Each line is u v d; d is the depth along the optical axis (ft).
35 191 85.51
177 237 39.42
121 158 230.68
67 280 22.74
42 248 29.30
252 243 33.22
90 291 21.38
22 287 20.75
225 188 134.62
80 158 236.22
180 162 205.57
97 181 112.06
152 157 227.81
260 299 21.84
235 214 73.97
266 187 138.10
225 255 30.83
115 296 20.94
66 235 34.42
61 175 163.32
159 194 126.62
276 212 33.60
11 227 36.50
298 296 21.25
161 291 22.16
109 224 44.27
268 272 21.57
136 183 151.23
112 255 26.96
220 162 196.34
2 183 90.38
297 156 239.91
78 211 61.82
◇ ◇ ◇
• [ACTIVITY]: Take the entries above and transcribe them exactly as they stand.

• [SOLUTION TO THIS TASK]:
Each line is u v d; d is the depth along the optical axis (ft).
35 191 85.51
177 237 39.42
121 158 230.68
67 280 22.74
42 248 29.30
252 243 33.22
90 291 21.38
22 287 20.75
225 188 134.62
80 158 236.22
180 162 205.57
97 181 112.06
152 157 227.81
260 299 21.84
235 214 73.97
266 187 138.10
225 255 30.83
115 296 20.94
66 235 34.42
61 175 163.32
159 194 126.62
276 212 33.60
11 227 36.50
298 296 21.25
161 291 22.16
109 224 44.27
268 272 21.57
136 183 151.23
112 255 26.96
220 162 196.34
2 183 90.38
297 156 239.91
78 211 61.82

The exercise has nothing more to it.